The Henry Gray Turner House is constructed of standard-dimensioned heart pine lumber assembled in a balloon frame and held together with cut nails. The weatherboard siding is of painted heart pine; the shingles, also painted, are cypress. Foundation piers are built of brick. The roof, originally covered with cypress shingles, is now surfaced with modern composition shingles.

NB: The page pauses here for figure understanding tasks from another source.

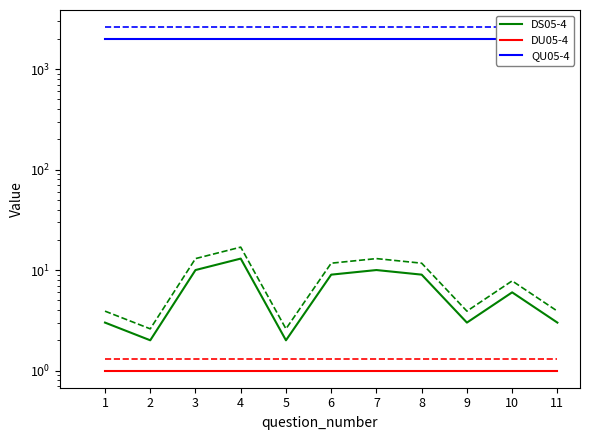

Reading left to right, list all the values displayed in this chart.

DS05-4: 1=3	2=2	3=10	4=13	5=2	6=9	7=10	8=9	9=3	10=6	11=3
DU05-4: 1=1	2=1	3=1	4=1	5=1	6=1	7=1	8=1	9=1	10=1	11=1
QU05-4: 1=2007	2=2007	3=2007	4=2007	5=2007	6=2007	7=2007	8=2007	9=2007	10=2007	11=2007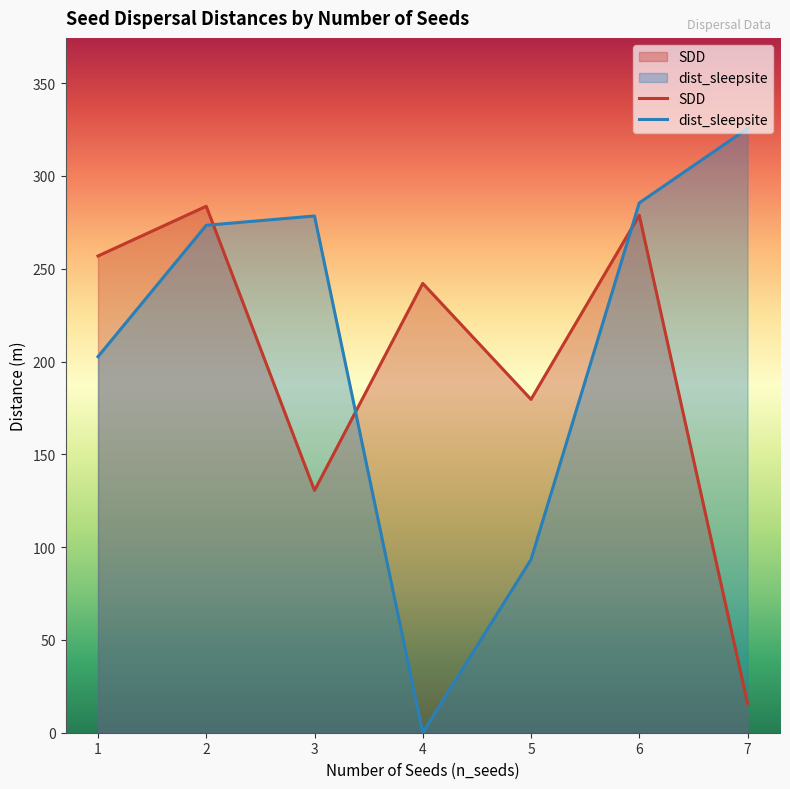

How many times do SDD and dist_sleepsite cross each other?

3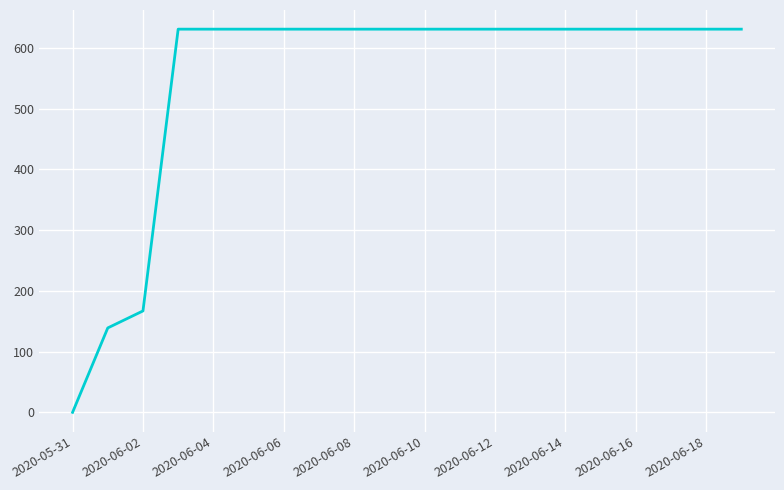

What is the difference between the maximum and minimum values?

631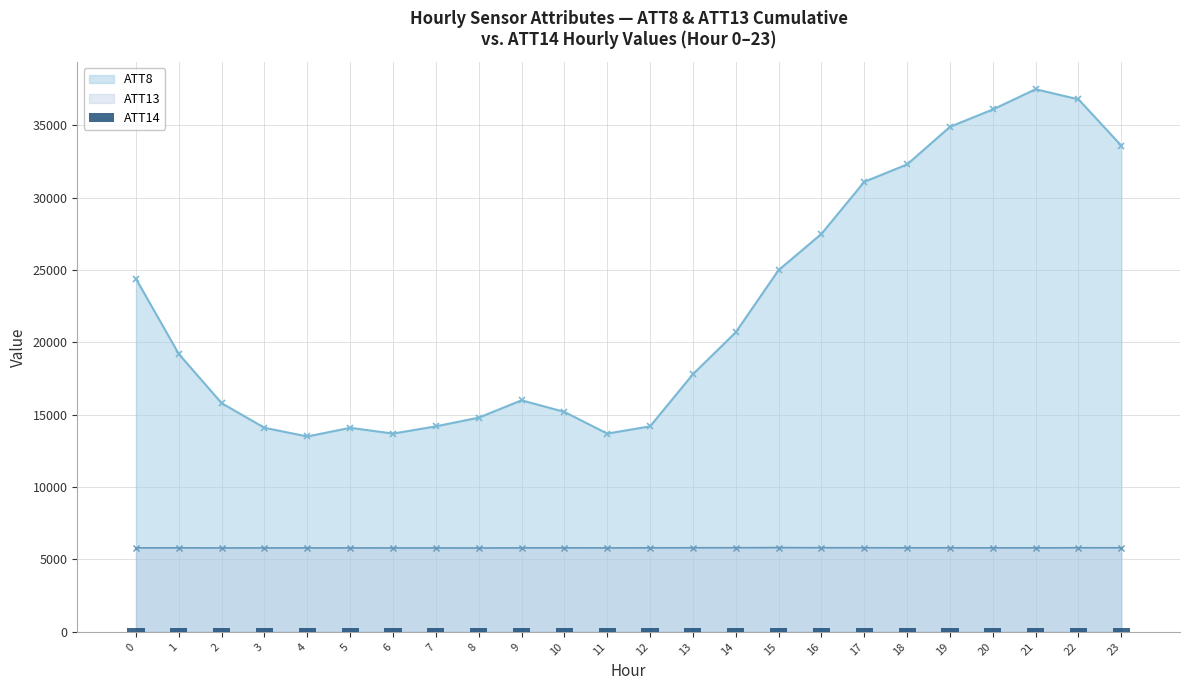

True or false: ATT13 and ATT8 intersect in this chart.

False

The grounds around the Henry Gray Turner House are divided into two distinct parts. The front (west) yard, of approximately ten acres, is heavily wooded with large trees and clumps of bushes above an underlying coarse lawn. A meandering gravel driveway (slightly realigned from its original course) cuts diagonally across the front yard from the northwest corner of the property to the house. The rear (east) yard, also of approximately ten acres, is level and largely cleared, with the exception of a few large trees standing individually or in groups. An extensive stand of bamboo is located in the side yard just north of the house.
Several outbuildings are located on the grounds of the Henry Gray Turner House. South of the main house is a smaller residence made by joining two one-story, wood-framed, gable-roofed tenant houses on the property. Behind (east of) this residence stands a small structure with overhanging gable roof believed to have been a smokehouse. North of the main house is a one-story, wood-framed, hip-roofed carriage house with shingled walls, diamond-paned windows, and diagonally paneled doors. In the cleared field behind (east of) the main house stand two small contemporary barns and storage sheds. Other outbuildings known to have existed but no longer extant include a barn, stable, and carriage facility directly behind (east of) the main house and a row of tenant houses along the southern boundary toward the rear of the lot.
The Henry Gray Turner House is located in the southeast quadrant of Quitman, at the very edge of the city. Land to the east and south is largely farmed or wooded; land to the north and east, beyond narrow, intervening fields, is largely developed.